Embed Link Preservation

When Firefox blocks a Twitter embed for privacy, users lose the content entirely. This patch preserves the text and links so they can still read the tweet.

Bug 1976290 | D273937 | Reviewers: manuel, webcompat-reviewers, twisniewski, freddyb (security)

The Problem

Firefox’s SmartBlock replaces blocked third-party embeds (Twitter/X, Instagram, etc.) with a placeholder that says “This content is blocked.” The placeholder has a button to unblock, but until you click it, you can’t see anything. For a tweet that’s just text and a link, that’s frustrating. The actual content is right there in the DOM (embedded as HTML attributes), it’s just not being shown.

Security Constraints

This is where it got interesting. The embed HTML comes from an untrusted third party. Naively injecting it into the page would be an XSS vulnerability. I needed three layers of defense.

Layer 1: Sanitizer API

The browser’s built-in Sanitizer API strips everything except the elements I explicitly allow:

const sanitizer = new Sanitizer({
  elements: [{ name: "a", attributes: ["href"] }, "br"],
  replaceWithChildrenElements: [
    "div", "span", "p", "b", "i", "em", "strong",
    "blockquote", "article", "section", "header",
    "footer", "aside", "nav", "ul", "ol", "li",
    // ... all default HTML elements listed explicitly
  ],
});

This configuration keeps only <a> tags (with href) and <br> tags. Everything else gets replaced by its text children. So <div class="evil" onclick="alert(1)">hello</div> becomes just hello.

Layer 2: URL Filtering

After sanitizing, I filter out any link that isn’t HTTPS:

contentDiv.querySelectorAll("a[href]").forEach(link => {
  try {
    const url = new URL(link.href, document.baseURI);
    if (url.protocol !== "https:") {
      link.removeAttribute("href");
    }
  } catch {
    link.removeAttribute("href");
  }
});

This prevents javascript:, data:, blob:, and any other non-HTTPS scheme from surviving sanitization.

Layer 3: Security Attributes

Every remaining link gets target="_blank" and rel="noopener noreferrer" to prevent the linked page from accessing the opener window.

The Security Review

This was my first patch that required a dedicated security review from freddyb (Mozilla’s web security lead). The initial version used manual DOM parsing. freddyb pushed me toward the Sanitizer API, which is both more secure and more maintainable.
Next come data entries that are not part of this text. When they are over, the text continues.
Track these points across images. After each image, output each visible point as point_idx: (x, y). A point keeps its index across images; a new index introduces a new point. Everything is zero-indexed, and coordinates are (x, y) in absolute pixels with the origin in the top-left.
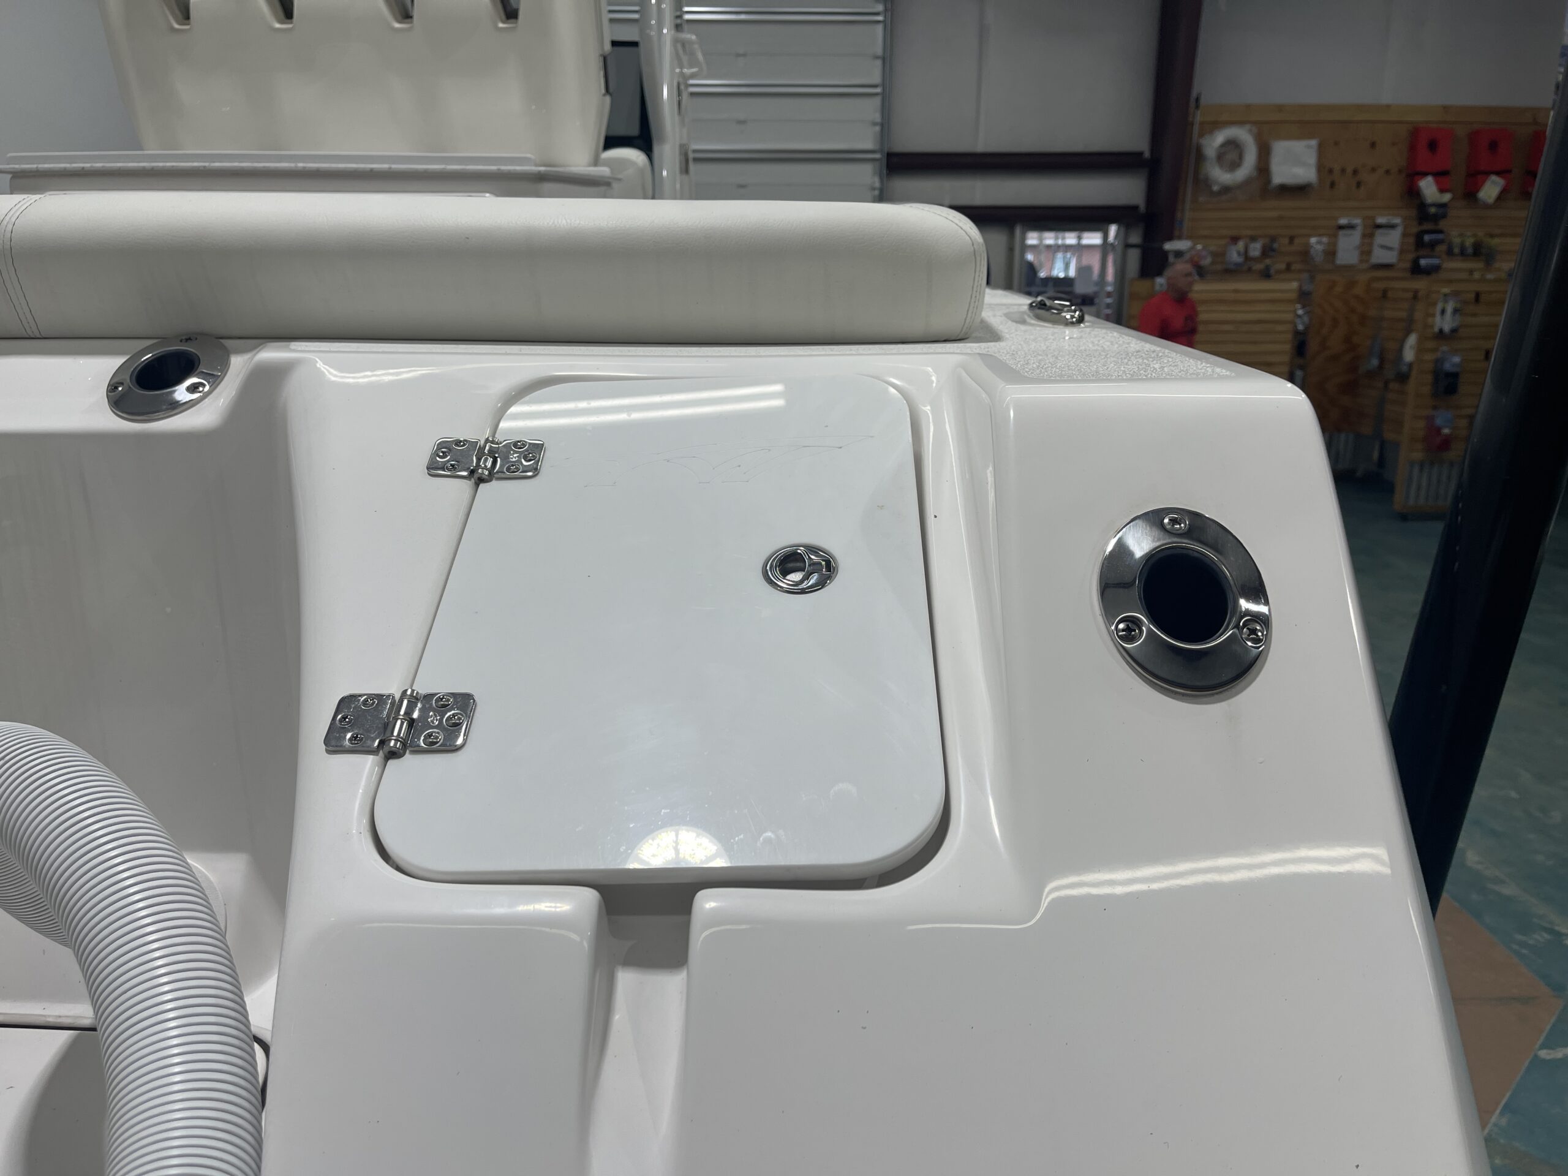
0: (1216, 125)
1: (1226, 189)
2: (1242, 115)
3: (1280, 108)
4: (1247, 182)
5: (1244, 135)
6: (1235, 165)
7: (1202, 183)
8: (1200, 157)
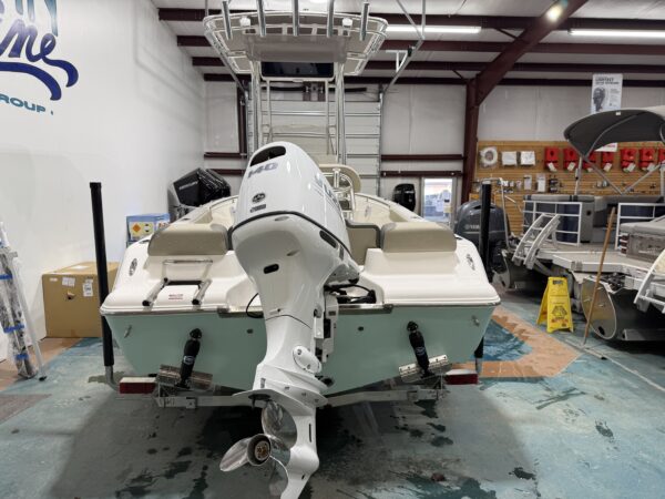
0: (484, 147)
1: (488, 166)
2: (492, 144)
3: (504, 142)
4: (495, 164)
5: (494, 150)
6: (491, 159)
7: (481, 164)
8: (479, 156)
The explicit allowlist approach means new attack vectors from future HTML elements are blocked by default.

Implementation Details

The patch added 187 lines to smartblock_embeds_helper.js and 244 lines of browser tests. The tests cover:

Basic text extraction from a blocked embed
Link preservation and HTTPS filtering
Handling embeds with no extractable content
Dynamic embeds added after page load

Total: 7 files changed, +445 lines.

What I Learned

Defense in depth is a real pattern, not a buzzword. Three independent layers of protection (sanitize HTML, filter URLs, add security attributes) means any single failure doesn’t create a vulnerability.
Security reviewers make your code better. freddyb’s suggestion to use the Sanitizer API was a significant improvement. The initial implementation worked, but it was fragile. The Sanitizer API approach is both more secure and easier to reason about.
The Sanitizer API is underused. It’s built into the browser and does exactly what you’d want for extracting content from untrusted HTML. I hadn’t encountered it before this patch.